[TASK INPUTS — start]

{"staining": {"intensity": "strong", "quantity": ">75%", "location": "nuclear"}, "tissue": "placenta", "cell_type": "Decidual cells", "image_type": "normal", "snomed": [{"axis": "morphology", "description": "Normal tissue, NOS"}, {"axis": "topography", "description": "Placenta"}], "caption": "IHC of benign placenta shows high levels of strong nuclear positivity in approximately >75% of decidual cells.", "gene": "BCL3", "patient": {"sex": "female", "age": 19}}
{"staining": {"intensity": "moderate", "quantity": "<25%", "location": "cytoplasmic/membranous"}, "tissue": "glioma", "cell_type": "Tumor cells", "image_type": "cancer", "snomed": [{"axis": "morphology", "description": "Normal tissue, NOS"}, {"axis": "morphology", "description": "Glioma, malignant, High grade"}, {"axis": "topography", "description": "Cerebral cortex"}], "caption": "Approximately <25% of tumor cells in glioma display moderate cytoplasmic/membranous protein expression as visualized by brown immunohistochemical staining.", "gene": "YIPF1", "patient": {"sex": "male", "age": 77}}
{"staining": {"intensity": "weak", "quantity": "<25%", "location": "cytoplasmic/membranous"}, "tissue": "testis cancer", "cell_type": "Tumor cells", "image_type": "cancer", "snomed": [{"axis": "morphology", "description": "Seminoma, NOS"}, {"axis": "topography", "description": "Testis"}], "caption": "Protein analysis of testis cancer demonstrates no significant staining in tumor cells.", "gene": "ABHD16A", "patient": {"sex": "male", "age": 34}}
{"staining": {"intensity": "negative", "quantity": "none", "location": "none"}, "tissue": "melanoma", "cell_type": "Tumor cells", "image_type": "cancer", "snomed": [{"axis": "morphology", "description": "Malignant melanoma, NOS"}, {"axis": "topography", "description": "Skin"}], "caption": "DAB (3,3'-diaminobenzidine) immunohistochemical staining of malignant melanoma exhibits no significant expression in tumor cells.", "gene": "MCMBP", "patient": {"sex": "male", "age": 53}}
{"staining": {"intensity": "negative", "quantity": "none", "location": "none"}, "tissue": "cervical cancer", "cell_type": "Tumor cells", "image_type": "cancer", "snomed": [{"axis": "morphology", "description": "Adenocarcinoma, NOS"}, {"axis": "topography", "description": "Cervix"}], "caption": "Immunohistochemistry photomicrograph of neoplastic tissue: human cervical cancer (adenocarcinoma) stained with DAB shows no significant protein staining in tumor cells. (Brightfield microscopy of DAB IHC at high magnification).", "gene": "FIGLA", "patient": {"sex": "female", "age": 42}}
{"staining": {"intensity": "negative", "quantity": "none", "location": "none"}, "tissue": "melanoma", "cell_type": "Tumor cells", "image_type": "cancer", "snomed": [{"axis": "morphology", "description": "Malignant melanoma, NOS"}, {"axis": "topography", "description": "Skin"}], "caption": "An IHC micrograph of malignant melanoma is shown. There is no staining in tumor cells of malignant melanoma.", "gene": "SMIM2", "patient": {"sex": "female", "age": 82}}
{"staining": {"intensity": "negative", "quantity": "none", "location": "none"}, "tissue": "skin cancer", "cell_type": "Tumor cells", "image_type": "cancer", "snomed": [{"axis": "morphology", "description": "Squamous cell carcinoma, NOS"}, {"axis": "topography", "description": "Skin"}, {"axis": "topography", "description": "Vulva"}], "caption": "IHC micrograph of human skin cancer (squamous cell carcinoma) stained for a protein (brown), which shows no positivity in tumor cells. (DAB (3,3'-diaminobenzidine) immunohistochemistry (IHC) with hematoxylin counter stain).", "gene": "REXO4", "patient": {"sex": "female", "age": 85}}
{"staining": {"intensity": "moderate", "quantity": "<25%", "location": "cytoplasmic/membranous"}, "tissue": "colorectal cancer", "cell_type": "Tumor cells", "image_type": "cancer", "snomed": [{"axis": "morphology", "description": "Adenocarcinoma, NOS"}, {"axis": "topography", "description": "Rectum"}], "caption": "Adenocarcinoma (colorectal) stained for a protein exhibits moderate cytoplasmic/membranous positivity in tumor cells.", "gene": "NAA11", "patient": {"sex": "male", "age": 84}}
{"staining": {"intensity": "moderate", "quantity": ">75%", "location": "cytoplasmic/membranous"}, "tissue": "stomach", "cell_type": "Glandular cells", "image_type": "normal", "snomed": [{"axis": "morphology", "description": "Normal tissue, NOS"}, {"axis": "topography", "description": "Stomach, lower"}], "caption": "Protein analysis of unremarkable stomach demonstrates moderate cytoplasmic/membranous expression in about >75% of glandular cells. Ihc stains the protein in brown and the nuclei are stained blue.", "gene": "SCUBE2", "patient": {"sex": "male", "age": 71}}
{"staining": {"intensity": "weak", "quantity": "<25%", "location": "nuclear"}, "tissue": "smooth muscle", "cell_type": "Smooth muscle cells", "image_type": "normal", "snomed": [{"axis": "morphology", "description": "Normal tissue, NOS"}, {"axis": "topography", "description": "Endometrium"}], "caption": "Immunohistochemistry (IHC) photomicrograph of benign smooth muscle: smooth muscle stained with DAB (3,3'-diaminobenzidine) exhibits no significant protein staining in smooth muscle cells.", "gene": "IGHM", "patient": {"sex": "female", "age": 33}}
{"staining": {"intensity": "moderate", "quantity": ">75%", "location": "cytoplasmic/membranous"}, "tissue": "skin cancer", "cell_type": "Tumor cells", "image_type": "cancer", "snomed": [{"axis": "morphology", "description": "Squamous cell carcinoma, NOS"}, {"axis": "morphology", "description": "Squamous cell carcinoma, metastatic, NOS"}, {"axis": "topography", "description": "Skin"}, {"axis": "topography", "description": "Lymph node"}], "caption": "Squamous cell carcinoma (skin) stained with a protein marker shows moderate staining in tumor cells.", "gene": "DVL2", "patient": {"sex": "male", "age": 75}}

[TASK INPUTS — finish]

### WHAT IS NEEDED
Please copy out each line of the data in which the word "analysis" occurs.

### RESPONSE AREA
{"staining": {"intensity": "weak", "quantity": "<25%", "location": "cytoplasmic/membranous"}, "tissue": "testis cancer", "cell_type": "Tumor cells", "image_type": "cancer", "snomed": [{"axis": "morphology", "description": "Seminoma, NOS"}, {"axis": "topography", "description": "Testis"}], "caption": "Protein analysis of testis cancer demonstrates no significant staining in tumor cells.", "gene": "ABHD16A", "patient": {"sex": "male", "age": 34}}
{"staining": {"intensity": "moderate", "quantity": ">75%", "location": "cytoplasmic/membranous"}, "tissue": "stomach", "cell_type": "Glandular cells", "image_type": "normal", "snomed": [{"axis": "morphology", "description": "Normal tissue, NOS"}, {"axis": "topography", "description": "Stomach, lower"}], "caption": "Protein analysis of unremarkable stomach demonstrates moderate cytoplasmic/membranous expression in about >75% of glandular cells. Ihc stains the protein in brown and the nuclei are stained blue.", "gene": "SCUBE2", "patient": {"sex": "male", "age": 71}}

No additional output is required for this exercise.